At a Glance
- Tasks: Build and deploy machine learning models for financial data and automation.
- Company: Join a forward-thinking company at the forefront of financial AI.
- Benefits: Competitive salary, flexible work options, and opportunities for professional growth.
- Other info: Collaborative environment with a focus on high-impact projects.
- Why this job: Make a real impact in finance with cutting-edge machine learning technology.
- Qualifications: Experience in machine learning, Python, and deploying models in production.
The predicted salary is between 50000 - 70000 £ per year.
This role focuses on building machine learning models used across financial data, risk, and automation use cases. You’ll work alongside engineers and product teams to deploy ML solutions into production.
Key Responsibilities
- Develop and deploy ML models
- Work with structured financial datasets
- Collaborate with engineering teams
- Improve model performance and monitoring
- Support production ML pipelines
Required Experience
- Machine learning engineering experience
- Python and ML frameworks
- Experience deploying models to production
- Financial services or data-heavy background
- Cloud ML tooling exposure
Nice to Have
- NLP or time-series modelling
- MLOps experience
- Risk or fraud use cases
Why Join
- Applied ML in production
- High-impact financial use cases
- Growing AI capability
Machine Learning Engineer - Financial AI in London employer: EC1 Partners
Contact Detail:
EC1 Partners Recruiting Team
StudySmarter Expert Advice 🤫
We think this is how you could land Machine Learning Engineer - Financial AI in London
✨Tip Number 1
Network like a pro! Reach out to folks in the financial AI space on LinkedIn or at meetups. We can’t stress enough how personal connections can lead to job opportunities.
✨Tip Number 2
Show off your skills! Create a portfolio showcasing your machine learning projects, especially those related to finance. We love seeing real-world applications of your work!
✨Tip Number 3
Prepare for technical interviews by brushing up on your Python and ML frameworks. We recommend practicing coding challenges and discussing your past projects with friends or mentors.
✨Tip Number 4
Don’t forget to apply through our website! It’s the best way to ensure your application gets seen by the right people. Plus, we’re always on the lookout for passionate candidates like you!
We think you need these skills to ace Machine Learning Engineer - Financial AI in London
Some tips for your application 🫡
Tailor Your CV: Make sure your CV highlights your machine learning engineering experience and any relevant projects. We want to see how your skills align with the role, so don’t be shy about showcasing your Python prowess and any financial datasets you've worked with!
Craft a Compelling Cover Letter: Your cover letter is your chance to shine! Use it to explain why you're passionate about financial AI and how your background fits the bill. We love seeing enthusiasm, so let us know what excites you about this role!

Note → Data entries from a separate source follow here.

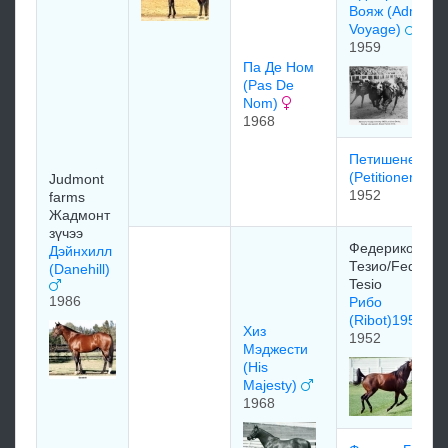
Вoяж (Admirals
Voyage)
1959
Па Де Нoм
(Pas De
Nom)
1968
Петишенеp
(Petitioner)
Judmont
1952
farms
Жадмонт
зүчээ
Федерико
Дэйнхилл
Тезио/Federico
(Danehill)
Tesio
1986
Рибо
(Ribot)1952
Хиз
1952
Мэджeсти
(His
Majesty)
1968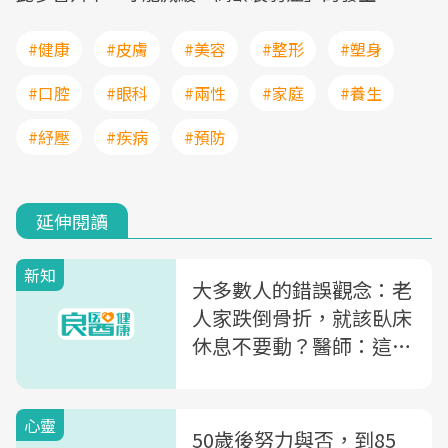
#健康
#皮膚
#美容
#整形
#塑身
#口腔
#眼科
#兩性
#家庭
#養生
#紓壓
#疾病
#預防
延伸閱讀
新知
大多數人的錯誤觀念：老
人家跌倒骨折，就該臥床
休息不要動？醫師：這樣
做是害了他
心靈
50歲後努力與否，到85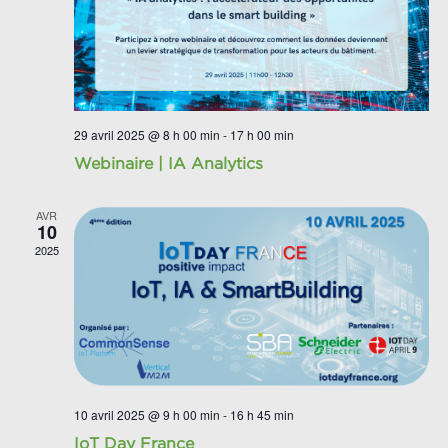
29 avril 2025 @ 8 h 00 min
-
17 h 00 min
Webinaire | IA Analytics
AVR
10
2025
10 avril 2025 @ 9 h 00 min
-
16 h 45 min
IoT Day France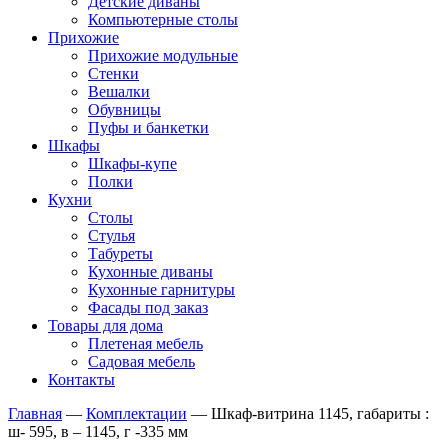
Детские диваны
Компьютерные столы
Прихожие
Прихожие модульные
Стенки
Вешалки
Обувницы
Пуфы и банкетки
Шкафы
Шкафы-купе
Полки
Кухни
Столы
Стулья
Табуреты
Кухонные диваны
Кухонные гарнитуры
Фасады под заказ
Товары для дома
Плетеная мебель
Садовая мебель
Контакты
Главная
—
Комплектации
—
Шкаф-витрина 1145, габариты :
ш- 595, в – 1145, г -335 мм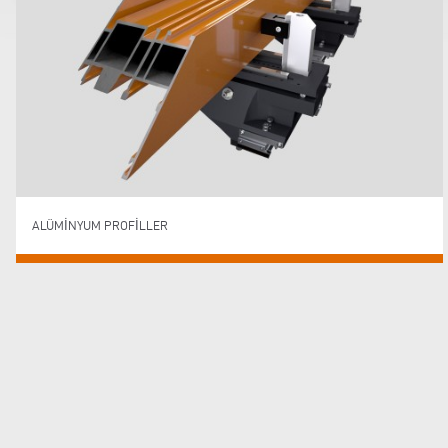
ALÜMINYUM PROFILLER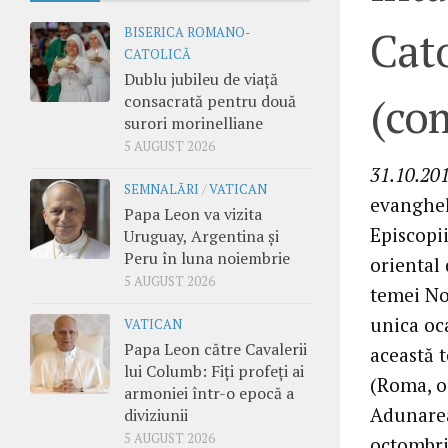
Cato
BISERICA ROMANO-
CATOLICĂ
Dublu jubileu de viață
(co
consacrată pentru două
surori morinelliane
5 AUGUST 2026
31.10.201
SEMNALĂRI
/
VATICAN
evangheli
Papa Leon va vizita
Episcopii
Uruguay, Argentina și
Peru în luna noiembrie
oriental 
5 AUGUST 2026
temei Noi
unica oc
VATICAN
Papa Leon către Cavalerii
această t
lui Columb: Fiți profeți ai
(Roma, o
armoniei într-o epocă a
Adunarea
diviziunii
5 AUGUST 2026
octombri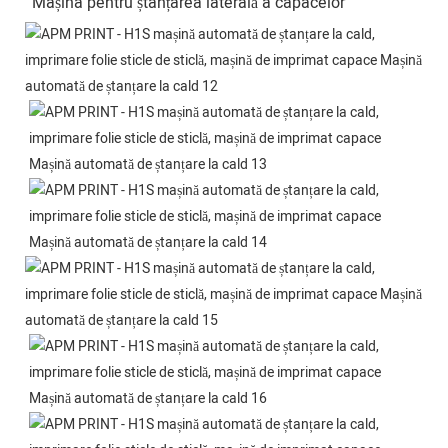
Mașina pentru ștanțarea laterală a capacelor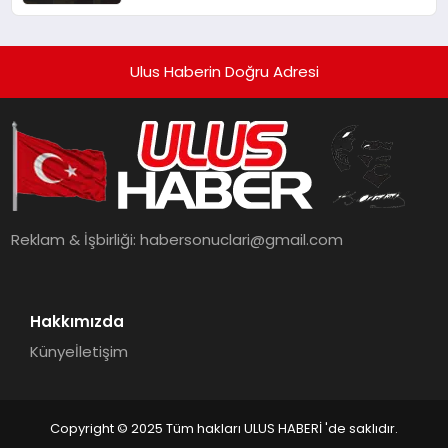
62 Yaralı
Ulus Haberin Doğru Adresi
Reklam & İşbirliği:
habersonuclari@gmail.com
Hakkımızda
Künye
İletişim
Copyright © 2025 Tüm hakları ULUS HABERİ 'de saklıdır.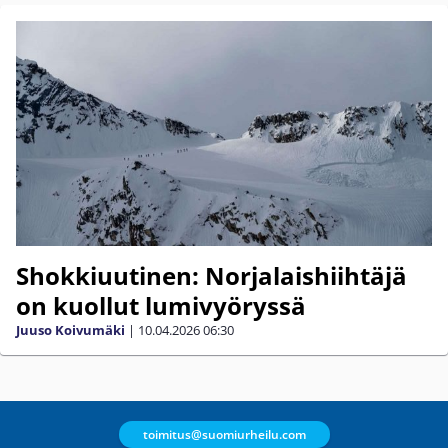
Shokkiuutinen: Norjalaishiihtäjä
on kuollut lumivyöryssä
Juuso Koivumäki
|
10.04.2026
06:30
toimitus@suomiurheilu.com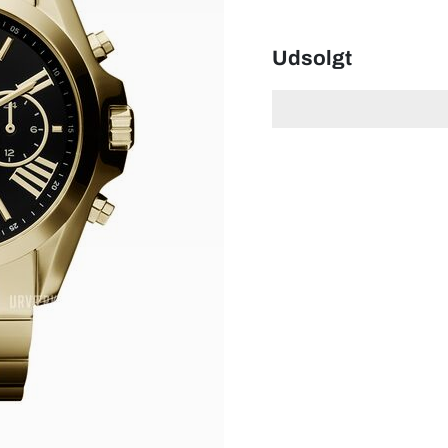
Udsolgt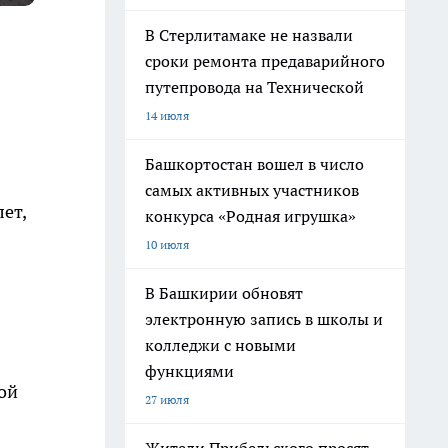
В Стерлитамаке не назвали
сроки ремонта предаварийного
путепровода на Технической
14 июля
Башкортостан вошел в число
самых активных участников
ет,
конкурса «Родная игрушка»
10 июля
В Башкирии обновят
электронную запись в школы и
колледжи с новыми
функциями
ой
27 июля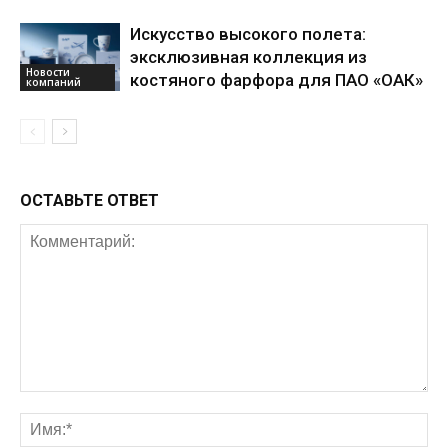
Искусство высокого полета:
эксклюзивная коллекция из
Новости
костяного фарфора для ПАО «ОАК»
компаний
ОСТАВЬТЕ ОТВЕТ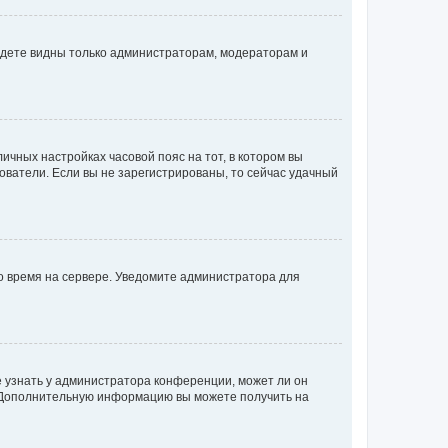
будете видны только администраторам, модераторам и
личных настройках часовой пояс на тот, в котором вы
ьзователи. Если вы не зарегистрированы, то сейчас удачный
но время на сервере. Уведомите администратора для
е узнать у администратора конференции, может ли он
к. Дополнительную информацию вы можете получить на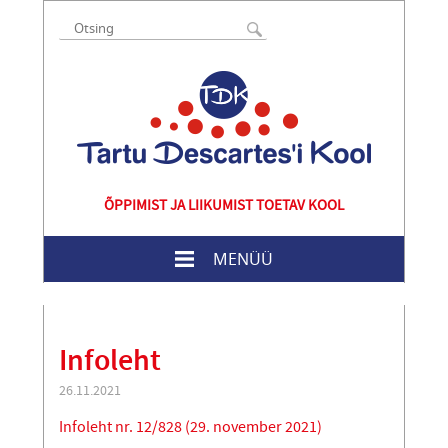
ÕPPIMIST JA LIIKUMIST TOETAV KOOL
MENÜÜ
Infoleht
26.11.2021
Infoleht nr. 12/828 (29. november 2021)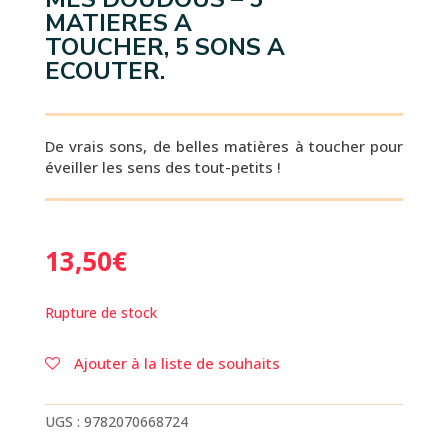
MATIERES A
TOUCHER, 5 SONS A
ECOUTER.
De vrais sons, de belles matières à toucher pour
éveiller les sens des tout-petits !
13,50
€
Rupture de stock
Ajouter à la liste de souhaits
UGS :
9782070668724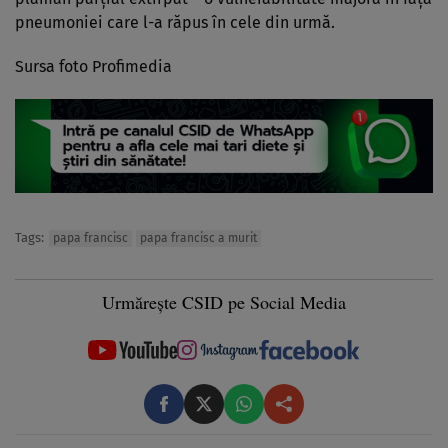
pneumoniei care l-a răpus în cele din urmă.
Sursa foto Profimedia
Tags:
papa francisc
papa francisc a murit
Urmărește CSID pe Social Media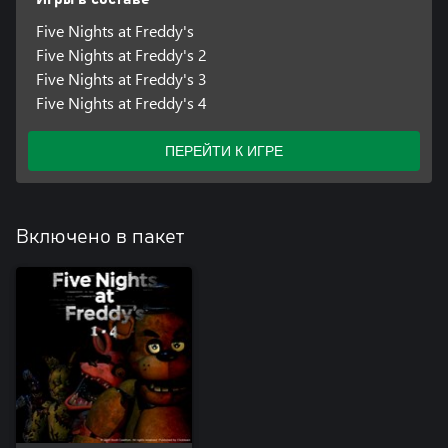
Five Nights at Freddy's
Five Nights at Freddy's 2
Five Nights at Freddy's 3
Five Nights at Freddy's 4
ПЕРЕЙТИ К ИГРЕ
Включено в пакет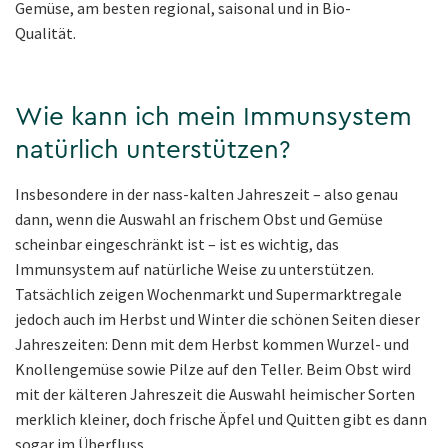
Gemüse, am besten regional, saisonal und in Bio-
Qualität.
Wie kann ich mein Immunsystem
natürlich unterstützen?
Insbesondere in der nass-kalten Jahreszeit – also genau
dann, wenn die Auswahl an frischem Obst und Gemüse
scheinbar eingeschränkt ist – ist es wichtig, das
Immunsystem auf natürliche Weise zu unterstützen.
Tatsächlich zeigen Wochenmarkt und Supermarktregale
jedoch auch im Herbst und Winter die schönen Seiten dieser
Jahreszeiten: Denn mit dem Herbst kommen Wurzel- und
Knollengemüse sowie Pilze auf den Teller. Beim Obst wird
mit der kälteren Jahreszeit die Auswahl heimischer Sorten
merklich kleiner, doch frische Äpfel und Quitten gibt es dann
sogar im Überfluss.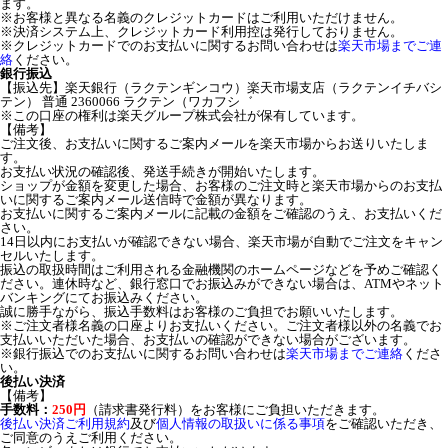
ます。
※お客様と異なる名義のクレジットカードはご利用いただけません。
※決済システム上、クレジットカード利用控は発行しておりません。
※クレジットカードでのお支払いに関するお問い合わせは
楽天市場までご連
絡
ください。
銀行振込
【振込先】楽天銀行（ラクテンギンコウ）楽天市場支店（ラクテンイチバシ
テン） 普通 2360066 ラクテン（ワカフシ゛
※この口座の権利は楽天グループ株式会社が保有しています。
【備考】
ご注文後、お支払いに関するご案内メールを楽天市場からお送りいたしま
す。
お支払い状況の確認後、発送手続きが開始いたします。
ショップが金額を変更した場合、お客様のご注文時と楽天市場からのお支払
いに関するご案内メール送信時で金額が異なります。
お支払いに関するご案内メールに記載の金額をご確認のうえ、お支払いくだ
さい。
14日以内にお支払いが確認できない場合、楽天市場が自動でご注文をキャン
セルいたします。
振込の取扱時間はご利用される金融機関のホームページなどを予めご確認く
ださい。連休時など、銀行窓口でお振込みができない場合は、ATMやネット
バンキングにてお振込みください。
誠に勝手ながら、振込手数料はお客様のご負担でお願いいたします。
※ご注文者様名義の口座よりお支払いください。ご注文者様以外の名義でお
支払いいただいた場合、お支払いの確認ができない場合がございます。
※銀行振込でのお支払いに関するお問い合わせは
楽天市場までご連絡
くださ
い。
後払い決済
【備考】
手数料：
250円
（請求書発行料）をお客様にご負担いただきます。
後払い決済ご利用規約
及び
個人情報の取扱いに係る事項
をご確認いただき、
ご同意のうえご利用ください。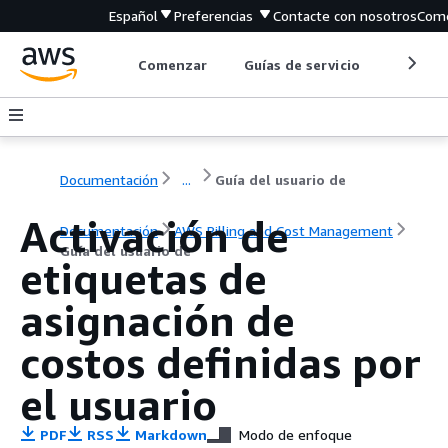
Español
Preferencias
Contacte con nosotros
Come
Comenzar
Guías de servicio
Herrami
Documentación
...
Guía del usuario de
Activación de
Documentación
AWS Billing and Cost Management
Guía del usuario de
etiquetas de
asignación de
costos definidas por
el usuario
PDF
RSS
Markdown
Modo de enfoque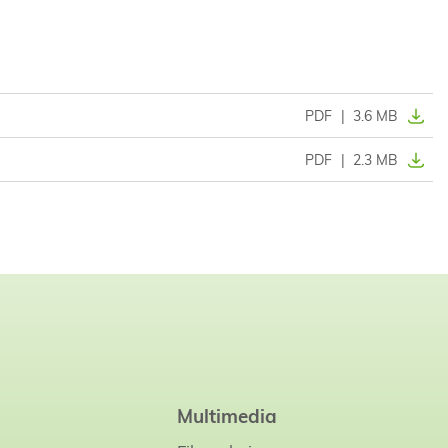
PDF
|
3.6 MB
PDF
|
2.3 MB
Multimedia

Showcase Your Projects: If you've got any cool projects or contributions to ML models, make sure to mention them! We’re keen on seeing your hands-on experience, especially if it involves deploying models to production or working with cloud ML tools.
Apply Through Our Website: We encourage you to apply directly through our website. It’s the best way for us to receive your application and ensures you don’t miss out on any important updates. Plus, we love seeing applications come in through our own channels!
How to prepare for a job interview at EC1 Partners
✨Know Your ML Models Inside Out
Make sure you can discuss the machine learning models you've worked on in detail. Be ready to explain your approach to developing and deploying these models, especially in financial contexts. Highlight any specific frameworks or tools you've used, as this will show your technical depth.
✨Brush Up on Financial Data Knowledge
Since this role involves working with structured financial datasets, it’s crucial to understand the nuances of financial data. Familiarise yourself with common challenges in financial modelling, such as risk assessment and fraud detection, so you can speak confidently about your experience and insights.
✨Showcase Collaboration Skills
Collaboration is key in this role, so be prepared to share examples of how you've worked with engineering teams or product managers in the past. Discuss how you’ve contributed to team projects and how you handle feedback and differing opinions to achieve a common goal.
✨Familiarise Yourself with Cloud ML Tools
Since cloud ML tooling is mentioned in the job description, make sure you’re up to speed with popular platforms like AWS, Google Cloud, or Azure. Be ready to discuss any hands-on experience you have with deploying models in the cloud, as this will demonstrate your readiness for the role.